The European Parliament said don’t mess with DNS, in a resolution citing “the need to protect the integrity of the global Internet and freedom of communication by refraining from unilateral measures to revoke IP addresses or domain names.”

of ZDnet.com wrote an excellent open letter to his congressman, “Dear Congressman Posey, SOPA is both dangerous and un-American” at http://www.zdnet.com/blog/government/dear-congressman-posey-sopa-is-both-dangerous-and-un-american/11031?tag=nl.e620:

Summary: Take action. Otherwise we’re selling the Internet down the river to a couple of lobbying organizations who couldn’t care less about the future of America. …

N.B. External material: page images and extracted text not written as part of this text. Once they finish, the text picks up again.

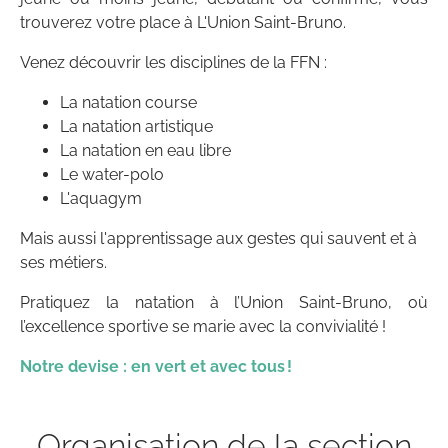
trouverez votre place à L'Union Saint-Bruno.
Venez découvrir les disciplines de la FFN :
La natation course
La natation artistique
La natation en eau libre
Le water-polo
L'aquagym
Mais aussi l'apprentissage aux gestes qui sauvent et à
ses métiers.
Pratiquez la natation à l’Union Saint-Bruno, où
l’excellence sportive se marie avec la convivialité !
Notre devise : en vert et avec tous !
Organisation de la section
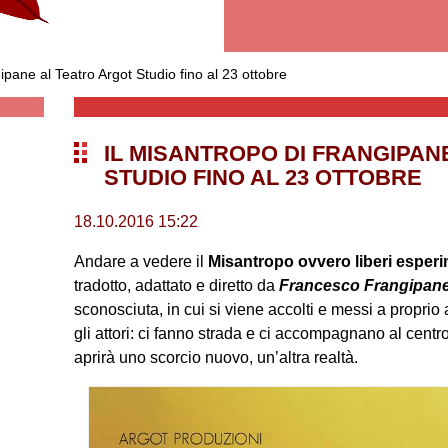
ane al Teatro Argot Studio fino al 23 ottobre
IL MISANTROPO DI FRANGIPAN
STUDIO FINO AL 23 OTTOBRE
18.10.2016 15:22
Andare a vedere il
Misantropo ovvero liberi esperim
tradotto, adattato e diretto da
Francesco Frangipan
sconosciuta, in cui si viene accolti e messi a proprio
gli attori: ci fanno strada e ci accompagnano al cen
aprirà uno scorcio nuovo, un’altra realtà.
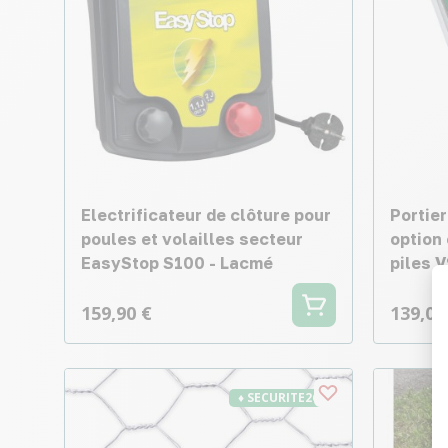
Electrificateur de clôture pour
Portier
poules et volailles secteur
option
EasyStop S100 - Lacmé
piles 
159,90 €
139,00
♦ SECURITE26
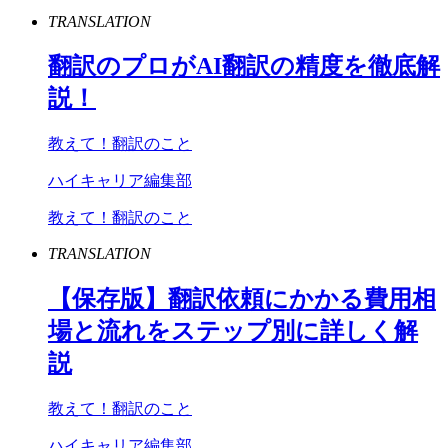
TRANSLATION
翻訳のプロが
AI
翻訳の精度を徹底解
説！
教えて！翻訳のこと
ハイキャリア編集部
教えて！翻訳のこと
TRANSLATION
【保存版】翻訳依頼にかかる費用相
場と流れをステップ別に詳しく解
説
教えて！翻訳のこと
ハイキャリア編集部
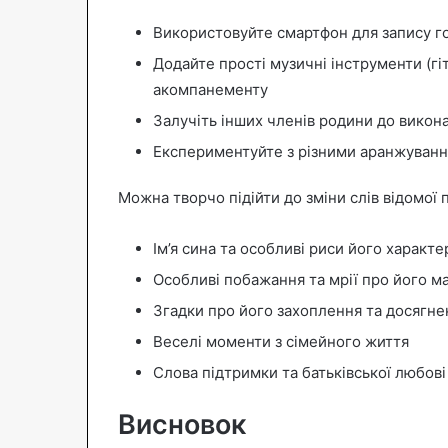
Використовуйте смартфон для запису го
Додайте прості музичні інструменти (гіт
акомпанементу
Залучіть інших членів родини до вико
Експериментуйте з різними аранжуванн
Можна творчо підійти до зміни слів відомої 
Ім’я сина та особливі риси його характе
Особливі побажання та мрії про його м
Згадки про його захоплення та досягне
Веселі моменти з сімейного життя
Слова підтримки та батьківської любові
Висновок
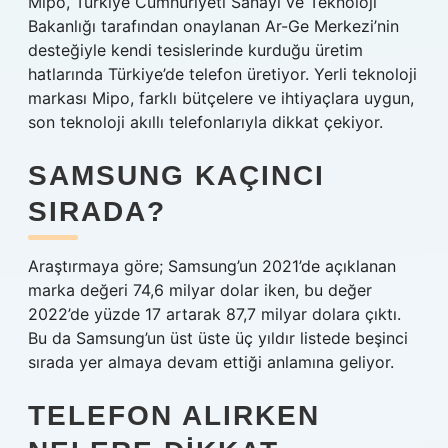
Mipo, Türkiye Cumhuriyeti Sanayi ve Teknoloji
Bakanlığı tarafından onaylanan Ar-Ge Merkezi’nin
desteğiyle kendi tesislerinde kurduğu üretim
hatlarında Türkiye’de telefon üretiyor. Yerli teknoloji
markası Mipo, farklı bütçelere ve ihtiyaçlara uygun,
son teknoloji akıllı telefonlarıyla dikkat çekiyor.
SAMSUNG KAÇINCI
SIRADA?
Araştırmaya göre; Samsung’un 2021’de açıklanan
marka değeri 74,6 milyar dolar iken, bu değer
2022’de yüzde 17 artarak 87,7 milyar dolara çıktı.
Bu da Samsung’un üst üste üç yıldır listede beşinci
sırada yer almaya devam ettiği anlamına geliyor.
TELEFON ALIRKEN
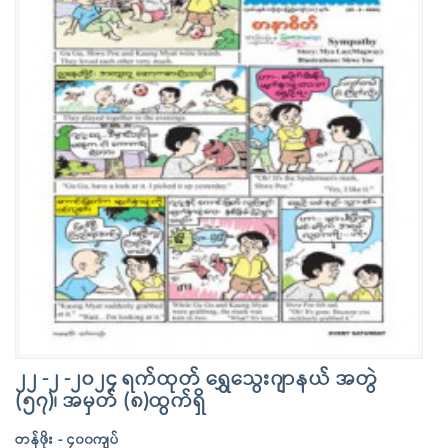
၂၂ -၂ -၂၀၂၄ ရက်ထုတ် ရွှေသွေးဂျာနယ် အတွဲ
(၅၇)၊ အမှတ် (၈)ထွက်ရှိ
တန်ဖိုး - ၄၀၀ကျပ်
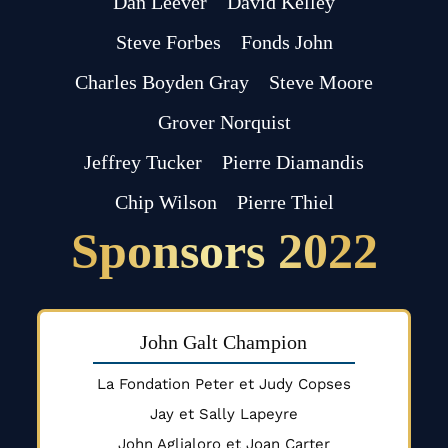
Dan Leever
David Kelley
Steve Forbes
Fonds John
Charles Boyden Gray
Steve Moore
Grover Norquist
Jeffrey Tucker
Pierre Diamandis
Chip Wilson
Pierre Thiel
Sponsors 2022
John Galt Champion
La Fondation Peter et Judy Copses
Jay et Sally Lapeyre
John Aglialoro et Joan Carter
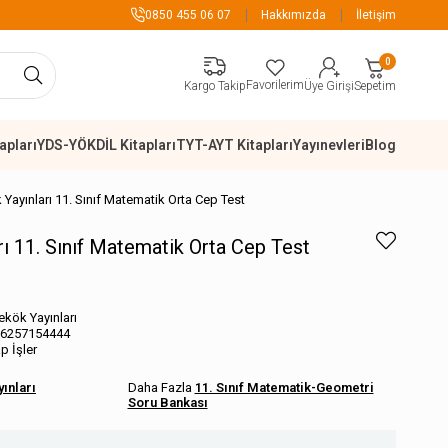
899 TL Üzeri Alışverişlerde K
0850 455 06 07
Hakkımızda
İletişim
0
Favorilerim
Sepetim
Kargo Takip
Üye Girişi
apları
YDS-YÖKDİL Kitapları
TYT-AYT Kitapları
Yayınevleri
Blog
Yayınları 11. Sınıf Matematik Orta Cep Test
rı 11. Sınıf Matematik Orta Cep Test
ekök Yayınları
6257154444
ap İşler
ınları
11. Sınıf Matematik-Geometri
Soru Bankası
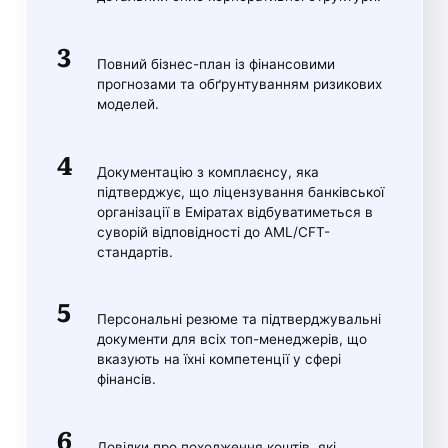
Повний бізнес-план із фінансовими
прогнозами та обґрунтуванням ризикових
моделей.
Документацію з комплаєнсу, яка
підтверджує, що ліцензування банківської
організації в Еміратах відбуватиметься в
суворій відповідності до AML/CFT-
стандартів.
Персональні резюме та підтверджувальні
документи для всіх топ-менеджерів, що
вказують на їхні компетенції у сфері
фінансів.
Довідки про походження коштів, які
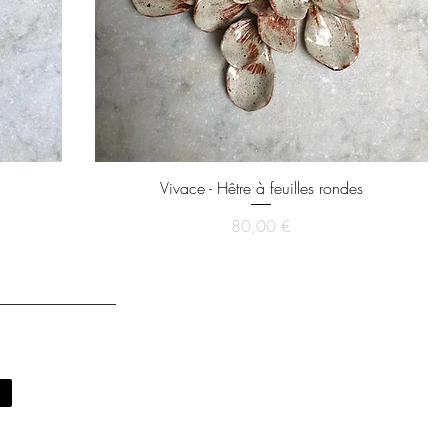
Vivace - Hêtre à feuilles rondes
Prix
80,00 €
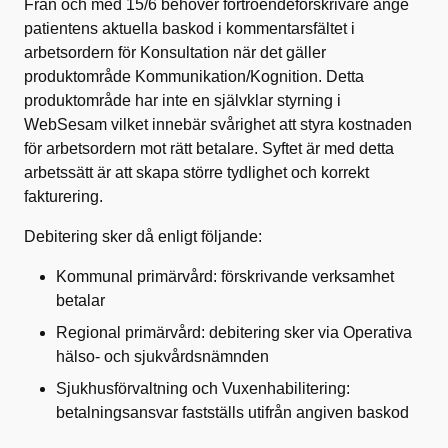
Från och med 15/6 behöver förtroendeförskrivare ange
patientens aktuella baskod i kommentarsfältet i
arbetsordern för Konsultation när det gäller
produktområde Kommunikation/Kognition. Detta
produktområde har inte en självklar styrning i
WebSesam vilket innebär svårighet att styra kostnaden
för arbetsordern mot rätt betalare. Syftet är med detta
arbetssätt är att skapa större tydlighet och korrekt
fakturering.
Debitering sker då enligt följande:
Kommunal primärvård: förskrivande verksamhet
betalar
Regional primärvård: debitering sker via Operativa
hälso- och sjukvårdsnämnden
Sjukhusförvaltning och Vuxenhabilitering:
betalningsansvar fastställs utifrån angiven baskod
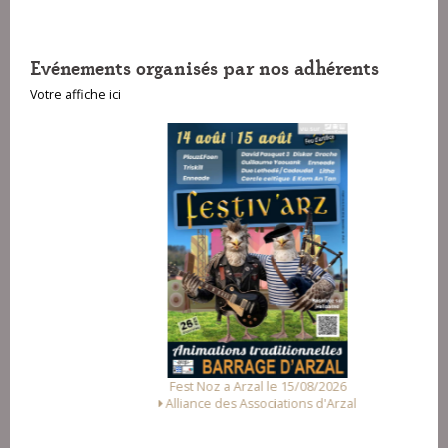
Evénements organisés par nos adhérents
Votre affiche ici
Fest Noz a Arzal le 15/08/2026
Alliance des Associations d'Arzal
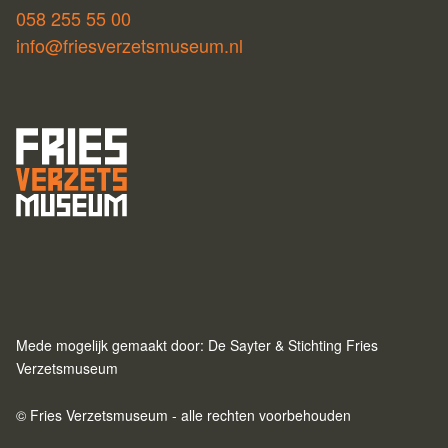
058 255 55 00
info@friesverzetsmuseum.nl
Mede mogelijk gemaakt door: De Sayter & Stichting Fries
Verzetsmuseum
© Fries Verzetsmuseum - alle rechten voorbehouden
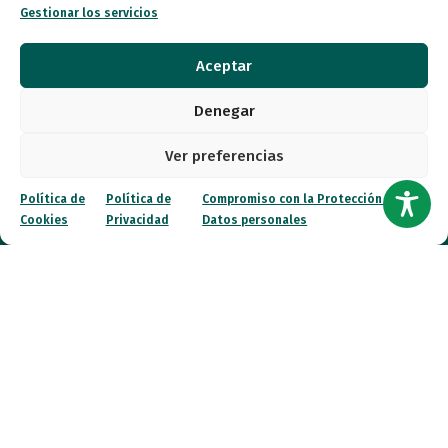
Entidades
Gestionar los servicios
Autismo
Aceptar
Recursos
Denegar
Transparencia
Ver preferencias
Qué hacemos
Política de
Política de
Compromiso con la Protección de
Cookies
Privacidad
Datos personales
Noticias
Canal ético
Contacto
¡Colabora!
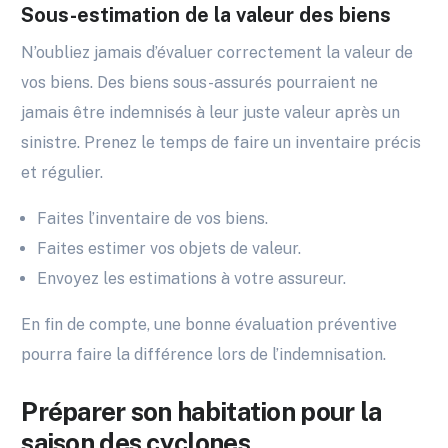
Sous-estimation de la valeur des biens
N’oubliez jamais d’évaluer correctement la valeur de
vos biens. Des biens sous-assurés pourraient ne
jamais être indemnisés à leur juste valeur après un
sinistre. Prenez le temps de faire un inventaire précis
et régulier.
Faites l’inventaire de vos biens.
Faites estimer vos objets de valeur.
Envoyez les estimations à votre assureur.
En fin de compte, une bonne évaluation préventive
pourra faire la différence lors de l’indemnisation.
Préparer son habitation pour la
saison des cyclones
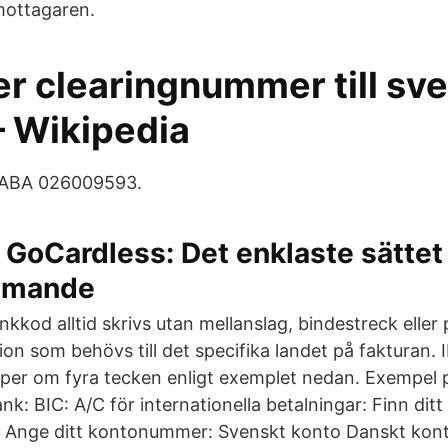
 mottagaren.
er clearingnummer till sv
– Wikipedia
ABA 026009593.
GoCardless: Det enklaste sättet
mmande
kkod alltid skrivs utan mellanslag, bindestreck eller 
tion som behövs till det specifika landet på faktura
rupper om fyra tecken enligt exemplet nedan. Exempel 
nk: BIC: A/C för internationella betalningar: Finn di
. Ange ditt kontonummer: Svenskt konto Danskt kont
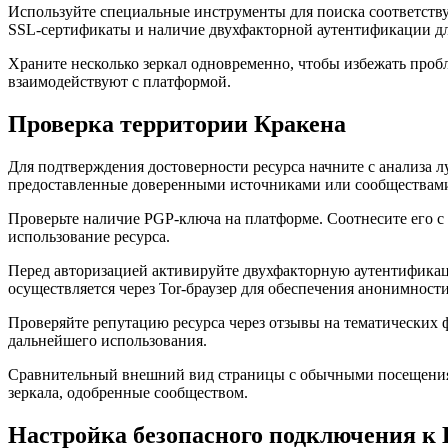
Используйте специальные инструменты для поиска соответств
SSL-сертификаты и наличие двухфакторной аутентификации д
Храните несколько зеркал одновременно, чтобы избежать проб
взаимодействуют с платформой.
Проверка территории Кракена
Для подтверждения достоверности ресурса начните с анализа лу
предоставленные доверенными источниками или сообществами.
Проверьте наличие PGP-ключа на платформе. Соотнесите его с
использование ресурса.
Перед авторизацией активируйте двухфакторную аутентификац
осуществляется через Tor-браузер для обеспечения анонимности
Проверяйте репутацию ресурса через отзывы на тематических 
дальнейшего использования.
Сравнительный внешний вид страницы с обычными посещениями
зеркала, одобренные сообществом.
Настройка безопасного подключения к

Take, for example, the provision that allows the domain name system to be mucked with, to prevent domain names from being used by pirates. See, uh, the domain name system is designed to be redundant and self-repairing and just because you nuke a domain name here in the U.S., don’t expect that some pirate in Belarus won’t just route around things. The piracy will still go on.

But then there’s the whole complaint process, where one entity can file a complaint and the entire online payment structure for the alleged pirate can be taken down. There’s no due process in the bill.

Basically, due process means you can’t go around taking away people’s cash flow, Web sites, and domain names without some level of court oversight. Your bill does away with that, which is very bad lawmaking.

Definitely read the whole article. He points out to Posey that *his own* website could be shut down, without due process or recourse, simply because a political opponent files a SOPA complaint. That would sting, wouldn’t it Congressman?